### INSTRUCTIONS FOR THE TASK
Both the line below containing "hfov_deg: 21.8" and the line containing "exposure_s: 1/6993", along with every line between them, should be repeated exactly; no other line belongs in the answer.

=-=-=

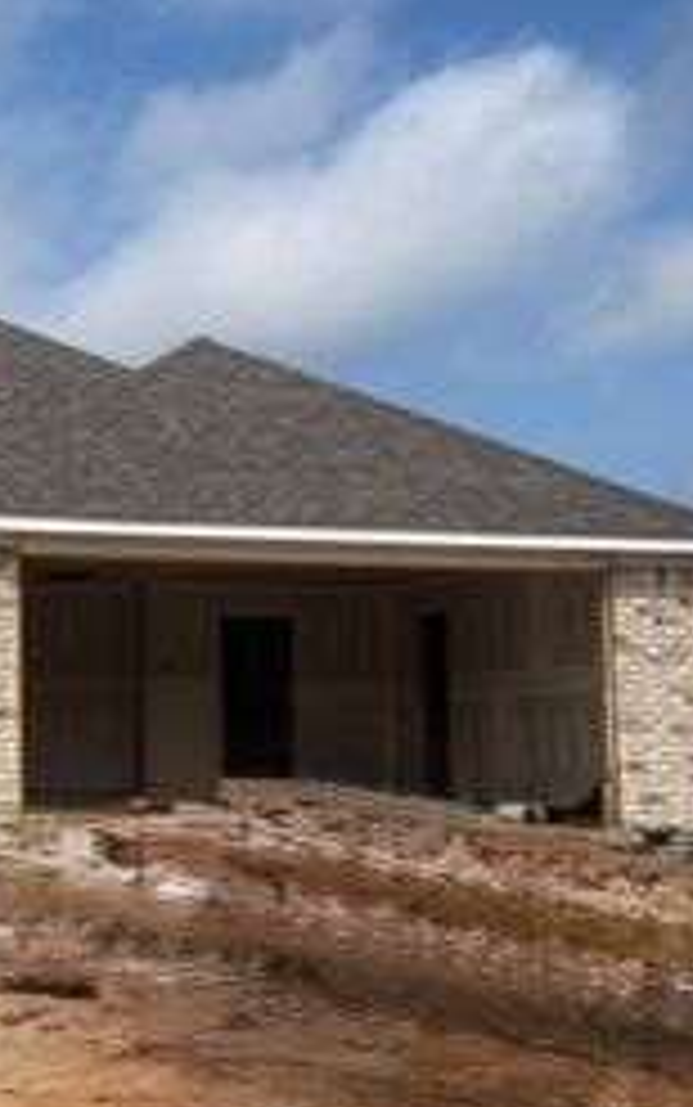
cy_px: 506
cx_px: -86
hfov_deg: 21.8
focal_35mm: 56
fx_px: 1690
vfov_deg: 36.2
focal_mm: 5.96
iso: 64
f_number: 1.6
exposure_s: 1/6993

=-=-=

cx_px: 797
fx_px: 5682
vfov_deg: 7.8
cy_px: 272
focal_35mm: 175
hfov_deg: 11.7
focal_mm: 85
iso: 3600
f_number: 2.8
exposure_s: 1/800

=-=-=

### SOLUTION
hfov_deg: 21.8
focal_35mm: 56
fx_px: 1690
vfov_deg: 36.2
focal_mm: 5.96
iso: 64
f_number: 1.6
exposure_s: 1/6993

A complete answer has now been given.